UK Product Governance Requirements
Solely for the purposes of the product governance requirements of Chapter 3 of
the FCA Handbook Product Intervention and Product Governance Sourcebook (the
"UK MiFIR Product Governance Requirements"), and disclaiming all and any
liability, whether arising in tort, contract or otherwise, which any
"manufacturer" (for the purposes of the UK MiFIR Product Governance
Requirements) may otherwise have with respect thereto, the Retail Offer Shares
have been subject to a product approval process, which has determined that the
Retail Offer Shares are: (i) compatible with an end target market of retail
investors and investors who meet the criteria of professional clients and
eligible counterparties, each as defined in paragraphs 3.5 and 3.6 of COBS;
and (ii) eligible for distribution through all permitted distribution channels
(the "Target Market Assessment").
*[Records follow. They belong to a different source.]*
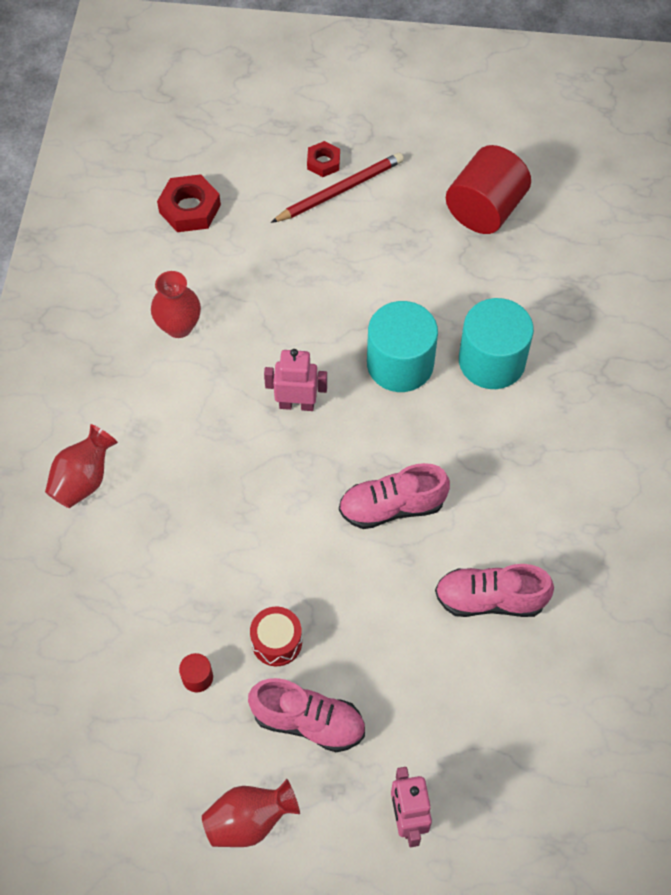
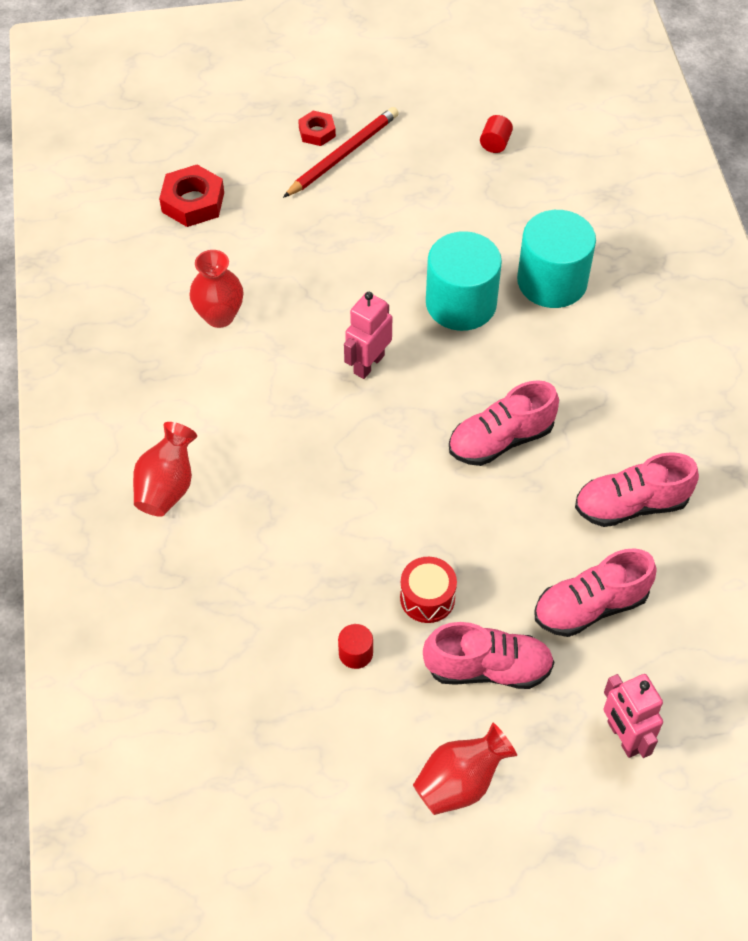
camera: 15 degrees left, 5 degrees down
pink robot [264,349,327,411] -> pink robot turned 45 degrees counterclockwise [344,292,392,379]
red cylinder [446,145,531,234] -> red cylinder [480,115,513,153], size x0.41
none -> pink shoe [534,548,657,637]

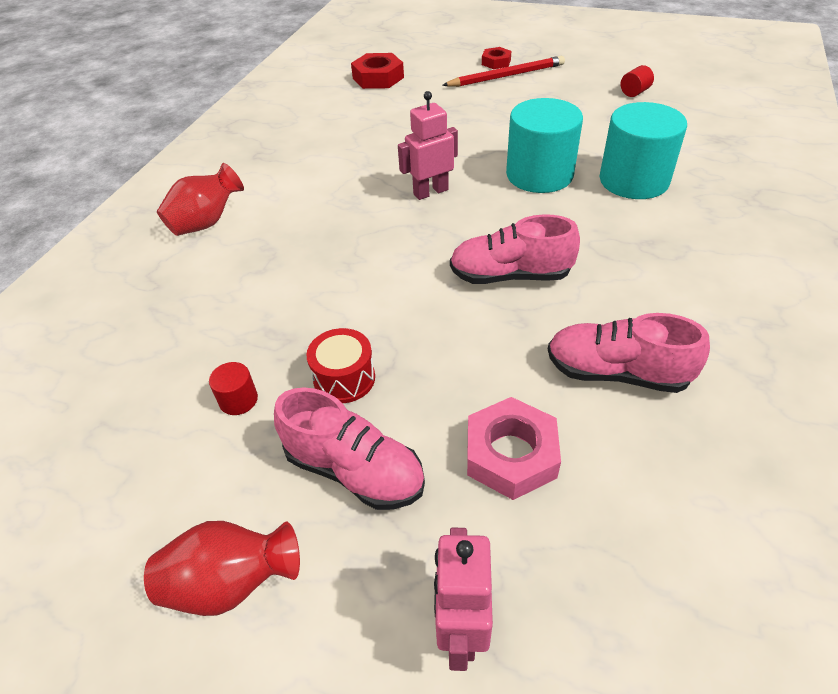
camera: 30 degrees right, 10 degrees down
red vase [189,250,244,328] -> none
pink shoe [534,548,657,637] -> pink nut [467,397,561,500]

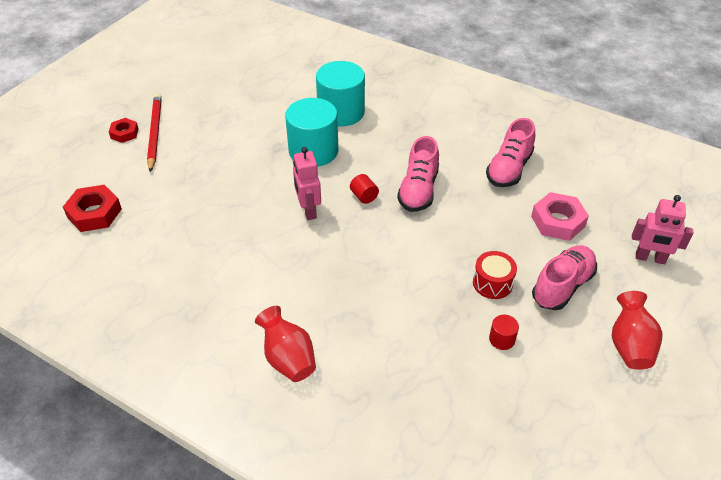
camera: 80 degrees left, 0 degrees up
red cylinder [621,65,654,97] -> red cylinder moved to [350,174,379,204]

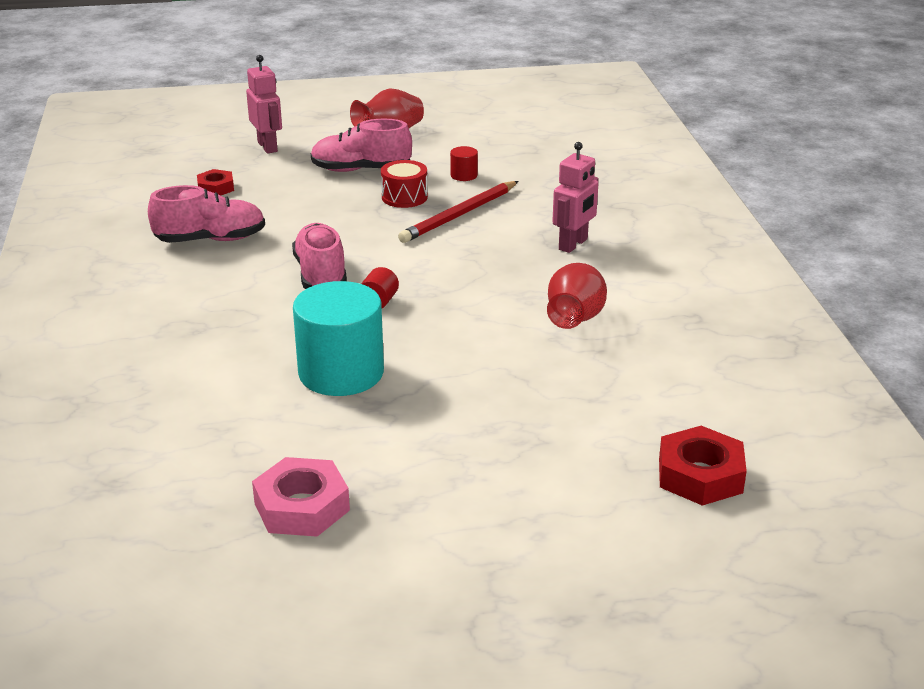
camera: 130 degrees left, 15 degrees down
red nut [109,118,139,143] -> red nut moved to [197,169,234,195]
red pencil [147,93,162,172] -> red pencil moved to [398,181,518,243]
red vase [255,306,316,382] -> red vase moved to [547,263,607,329]
pink robot [293,147,321,220] -> pink robot moved to [552,142,599,253]
turquoise cylinder [316,61,365,127] -> none
pink shoe [397,136,439,212] -> pink shoe turned 75 degrees counterclockwise [292,223,347,289]
pink nut [531,192,589,241] -> pink nut moved to [252,457,350,537]

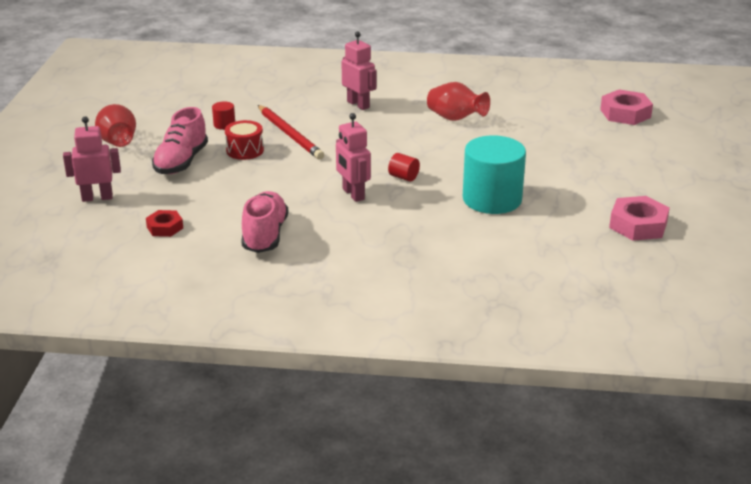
camera: 75 degrees left, 0 degrees up
pink shoe [292,223,347,289] -> pink robot [336,113,371,202]
red nut [659,426,747,506] -> pink nut [600,89,653,125]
Notwithstanding the Target Market
Assessment, distributors should note that: the price of the Retail Offer
Shares may decline and investors could lose all or part of their investment;
the Retail Offer Shares offer no guaranteed income and no capital protection;
and an investment in the Retail Offer Shares is compatible only with investors
who do not need a guaranteed income or capital protection, who (either alone
or in conjunction with an appropriate financial or other adviser) are capable
of evaluating the merits and risks of such an investment and who have
sufficient resources to be able to bear any losses that may result therefrom.
The Target Market Assessment is without prejudice to any contractual, legal or
regulatory selling restrictions in relation to the Retail Offer.
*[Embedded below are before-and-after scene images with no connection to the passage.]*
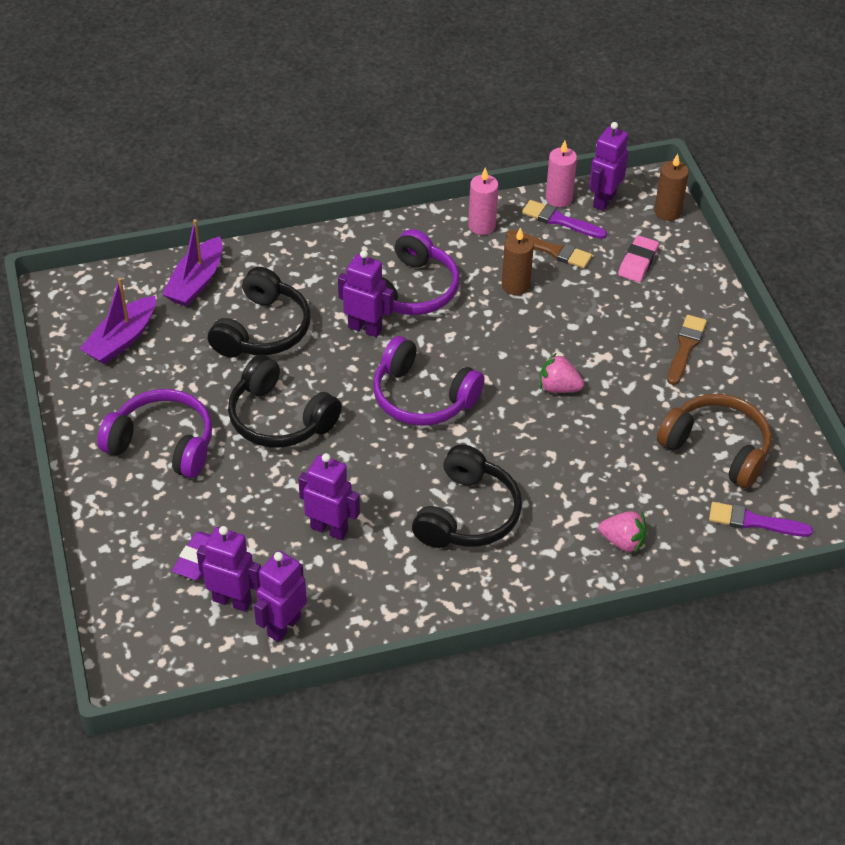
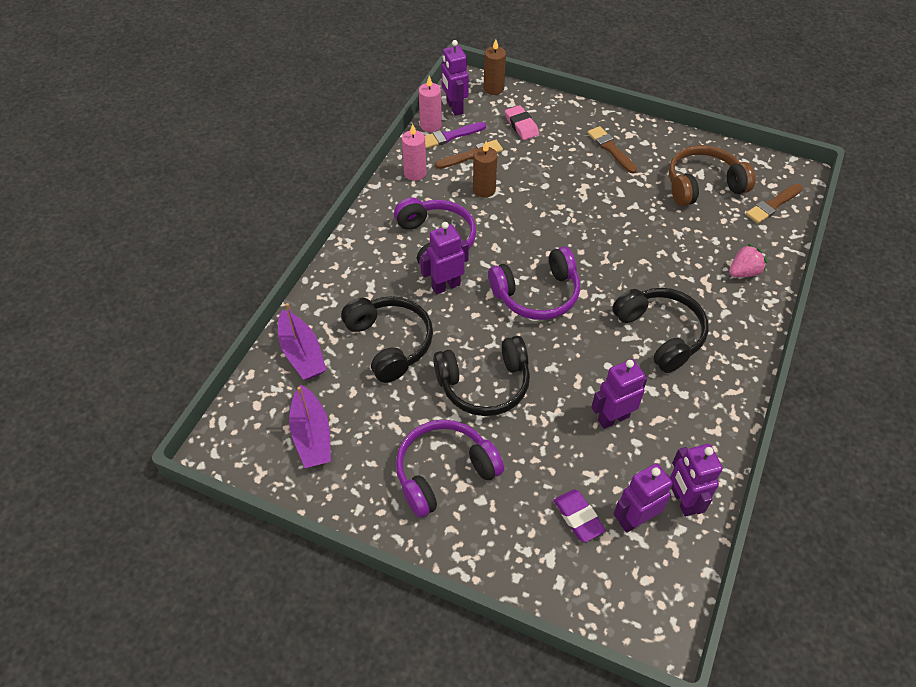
camera: 50 degrees left, 5 degrees up
pink strawberry [540,353,584,393] -> none
purple brush [709,502,813,537] -> brown brush [746,184,803,223]

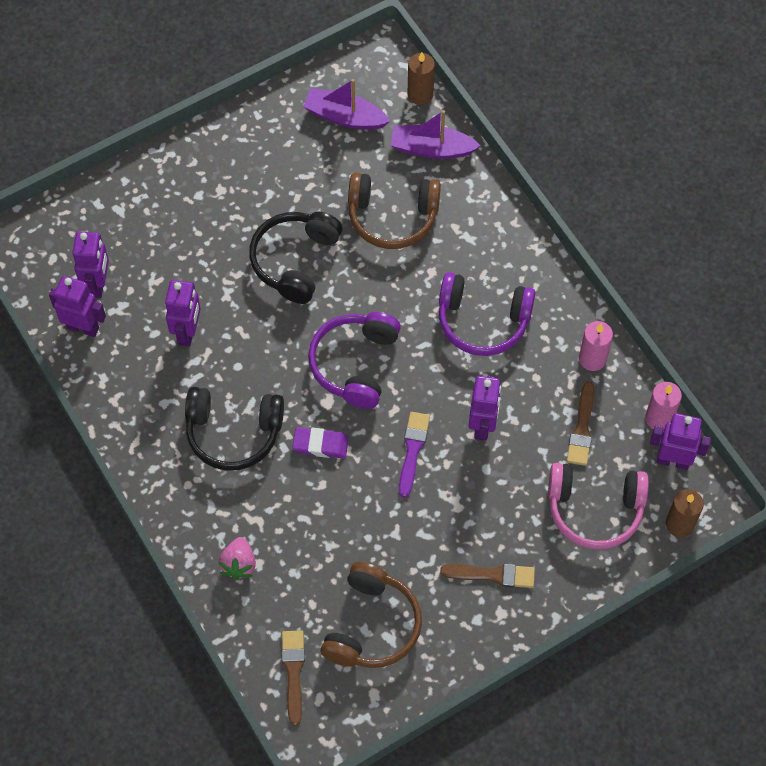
camera: 125 degrees right, 10 degrees up
black headphones [341,296,433,383] -> brown headphones [348,172,441,249]
purple headphones [396,420,504,518] -> none
purple robot [420,222,469,295] -> purple robot moved to [469,376,501,441]
purple brush [425,122,486,149] -> purple brush moved to [399,412,430,498]
brown candle [473,141,498,198] -> brown candle moved to [408,52,435,105]
pink eraser [505,105,539,140] -> pink headphones [548,463,649,549]
purple eraser [554,489,606,542] -> purple eraser moved to [292,427,349,458]

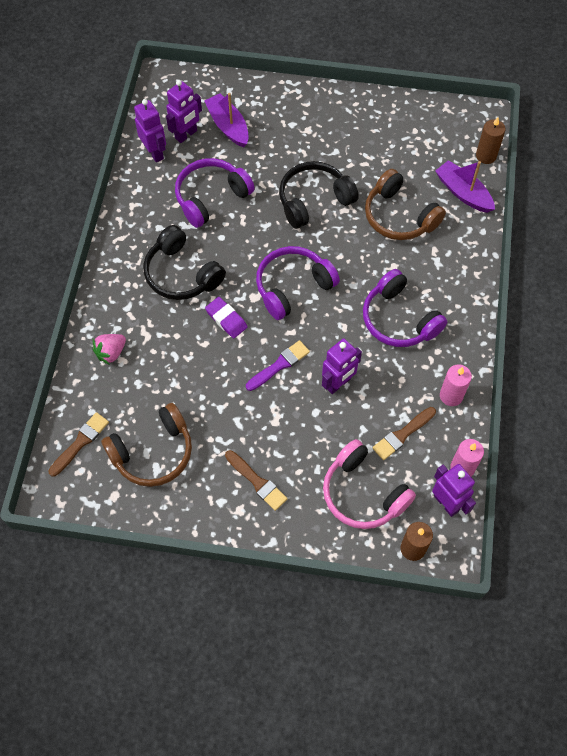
camera: 40 degrees right, 0 degrees up
purple robot [165,280,201,346] -> purple headphones [175,158,255,228]
purple boat [303,79,391,130] -> purple boat moved to [204,93,249,147]

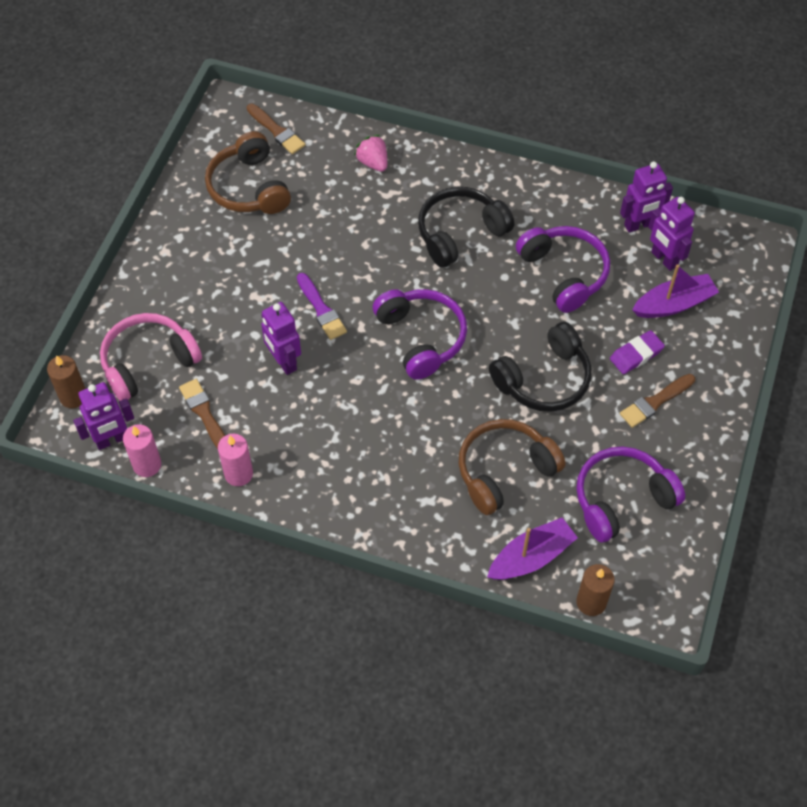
camera: 100 degrees right, 5 degrees down
purple eraser [205,297,248,338] -> purple eraser moved to [610,330,665,374]
brown brush [225,450,287,511] -> brown brush moved to [620,374,695,428]
black headphones [279,161,359,229] -> black headphones turned 75 degrees clockwise [489,322,591,412]
purple headphones [363,269,448,347] -> purple headphones moved to [576,446,685,542]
For the avoidance of doubt, the Target Market Assessment does not constitute:
(a) an assessment of suitability or appropriateness for the purposes of
Chapters 9A or 10A respectively of COBS; or (b) a recommendation to any
investor or group of investors to invest in, or purchase, or take any other
action whatsoever with respect to the Retail Offer Shares. Each distributor is
responsible for undertaking its own target market assessment in respect of the
Retail Offer Shares and determining appropriate distribution channels.